Mixture Multiphase with Large Scale Interfaces: Gear Lubrication
The Mixture Multiphase (MMP) model is suitable for modeling dispersed multiphase mixtures, where the mixture of phases is represented by weighted physical properties. A single set of conservation equations for mass, momentum, and energy is solved for the mixture together with transport equations for phase volume fractions.
The Large Scale Interface Detection (LSI) model detects groups of cells that contain large interfaces between phases. By the use of the Large Scale Interface Detection (LSI) model, the capability of MMP is extended to model not only mixtures, but also stratified flow. The combination of both models, also known as MMP-LSI, can capture different co-existing flow regimes such as free surface flow, dispersed droplets, and dispersed bubbles. MMP phase interactions do not require fixed dispersed and continuous phases. In some parts of the computational domain, the primary phase can be dispersed, and in another part, the secondary phase can be dispersed.
MMP-LSI lets you simulate multiphase applications such as evaporators, oil pipelines, or nuclear applications at higher CFL numbers, that is, allows a larger time-step and a coarser mesh near the phase interface, without compromising the accuracy of the results with respect to engineering quantities, for example, torque.
Two interlocking gears sit in an oil bath and counter-rotate at high speed.

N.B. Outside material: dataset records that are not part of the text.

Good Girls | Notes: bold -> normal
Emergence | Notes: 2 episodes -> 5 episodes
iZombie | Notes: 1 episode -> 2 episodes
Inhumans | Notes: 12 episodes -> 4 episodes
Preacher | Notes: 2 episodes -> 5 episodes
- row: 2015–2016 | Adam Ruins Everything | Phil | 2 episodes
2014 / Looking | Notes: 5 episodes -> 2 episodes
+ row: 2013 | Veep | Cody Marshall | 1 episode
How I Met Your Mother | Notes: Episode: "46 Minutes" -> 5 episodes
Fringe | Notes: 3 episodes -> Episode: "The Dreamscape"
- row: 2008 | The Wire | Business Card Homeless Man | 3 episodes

At the beginning of the simulation, the oil phase fills the bottom half of the domain and the air phase fills the upper half. The two phases are separated. The fast rotation of the gears generates oil droplets and air bubbles--a mixture.
The domain is a closed system containing no flow boundaries. The motion of the gears is accounted for by using overset meshes. The gears are interfaced with the overset background mesh boundary. Oil and air are modeled as incompressible liquid and gas. The multiphase mixture is modeled using MMP-LSI with the ADIS scheme for sharp interfaces.
As a result, the volume fraction of oil is animated to illustrate the transient evolution of the oil-air interface. The results highlight the flow regimes of the phases within the domain: stratified and dispersed flow, forming under the influence of the body forces of the rotating gears.